■ Document extract:
————————
Did you forget to enclose that tax document on your tax return? This is the largest source of IRS notices that I see. Taxpayers forget to report income from a 1099 or did not think the income was necessary to report. So, how do you deal with an IRS tax notice when you forgot to enclose the document with the tax return?
1099-DIV & 1099-B: Taxpayers sometimes neglect to report income from non-qualified investment accounts.
Taxpayers sometimes neglect to report income from non-qualified investment accounts and then receive an IRS tax notice. The first reason taxpayers give is that they ‘did not take money out of the account.’ While this logic holds true with qualified accounts such as IRAs and 401ks, if the account is non-qualified such as an Individual or Joint account, constructive receipt of interest & dividends makes the income taxable. The second reason taxpayers fail to report income is that they reported the interest & dividends but did not turn the page to and report the stock/mutual fund sales. In this case, the IRS assumes you got all of your stocks, bonds, & funds for free and scare taxpayers with a ridiculously high assessment. Don’t forget to file your Bs & Ds. Don’t forget to amend your State tax return when this happens unless you want to go through the process all over again with the Mass DOR.
Scratch Tickets: People forget to report gambling winnings all the time.
This is because they often receive their W2G at the time they collect their prize. This means 12 months or more may have gone by between the time they got their tax document and the time they have to file their tax return. Massachusetts usually picks these up first because the information form the Mass Lottery uses is cross referenced with the Mass DOR (Massachusetts Department of Revenue). But wait, your Federal e-file was already accepted so now you have to amend your Federal tax return. Is there an emoji that fits this situation?
1099-R: People forget to report retirement account income all the time.
————————
■ Record list:
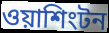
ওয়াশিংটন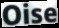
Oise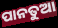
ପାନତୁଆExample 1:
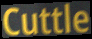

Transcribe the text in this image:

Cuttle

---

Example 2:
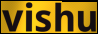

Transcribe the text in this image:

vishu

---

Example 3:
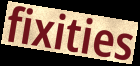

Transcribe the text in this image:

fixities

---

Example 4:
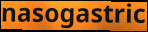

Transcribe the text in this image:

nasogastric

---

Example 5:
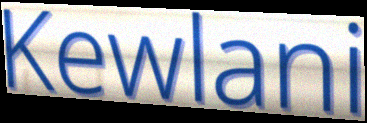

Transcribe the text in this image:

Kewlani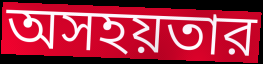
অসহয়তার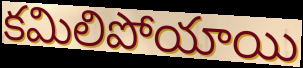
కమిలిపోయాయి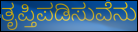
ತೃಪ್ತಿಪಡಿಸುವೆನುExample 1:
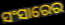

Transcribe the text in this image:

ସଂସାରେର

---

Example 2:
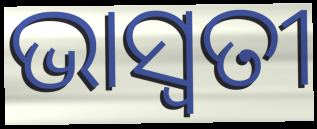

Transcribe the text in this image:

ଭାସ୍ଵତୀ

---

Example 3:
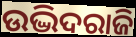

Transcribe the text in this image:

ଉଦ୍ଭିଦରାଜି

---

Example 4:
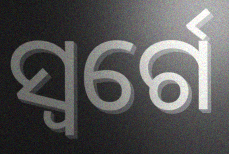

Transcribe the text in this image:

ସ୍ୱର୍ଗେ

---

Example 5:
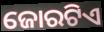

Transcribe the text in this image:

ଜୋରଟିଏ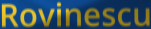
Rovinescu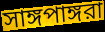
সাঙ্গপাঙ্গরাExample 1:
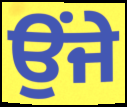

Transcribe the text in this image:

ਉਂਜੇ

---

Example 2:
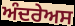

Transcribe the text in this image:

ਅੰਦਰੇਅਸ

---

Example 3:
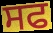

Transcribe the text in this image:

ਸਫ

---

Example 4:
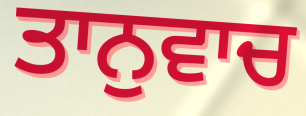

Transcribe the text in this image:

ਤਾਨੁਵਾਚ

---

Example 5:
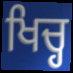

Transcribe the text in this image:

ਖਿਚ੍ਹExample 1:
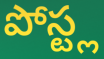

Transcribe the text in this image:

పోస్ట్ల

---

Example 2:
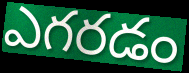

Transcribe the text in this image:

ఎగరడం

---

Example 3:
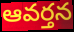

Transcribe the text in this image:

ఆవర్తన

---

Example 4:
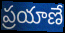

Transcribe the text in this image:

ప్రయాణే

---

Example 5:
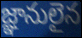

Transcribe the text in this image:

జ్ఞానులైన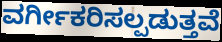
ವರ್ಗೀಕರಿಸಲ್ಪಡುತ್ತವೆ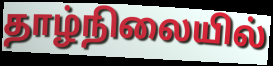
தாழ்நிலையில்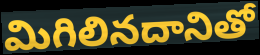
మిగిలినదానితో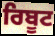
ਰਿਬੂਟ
————————
■ Exercise task 1:
In the post on IRS tax notices, rewrite the passage from "This is because" to "income all the time.", changing "W2G" to "Form W-2G".
■ Exercise task 2:
Answer these questions using the post on IRS tax notices:
(a) What does the writer call the largest source of IRS notices they see?
(b) Which accounts does the post give as examples of non-qualified accounts?
(c) What form do people often receive at the time they collect their prize?

■ Written reply 1:
This is because they often receive their Form W-2G at the time they collect their prize. This means 12 months or more may have gone by between the time they got their tax document and the time they have to file their tax return. Massachusetts usually picks these up first because the information form the Mass Lottery uses is cross referenced with the Mass DOR (Massachusetts Department of Revenue). But wait, your Federal e-file was already accepted so now you have to amend your Federal tax return. Is there an emoji that fits this situation?
1099-R: People forget to report retirement account income all the time.

■ Written reply 2:
(a) Forgetting to enclose a tax document on the tax return.
(b) An Individual or Joint account.
(c) Their W2G.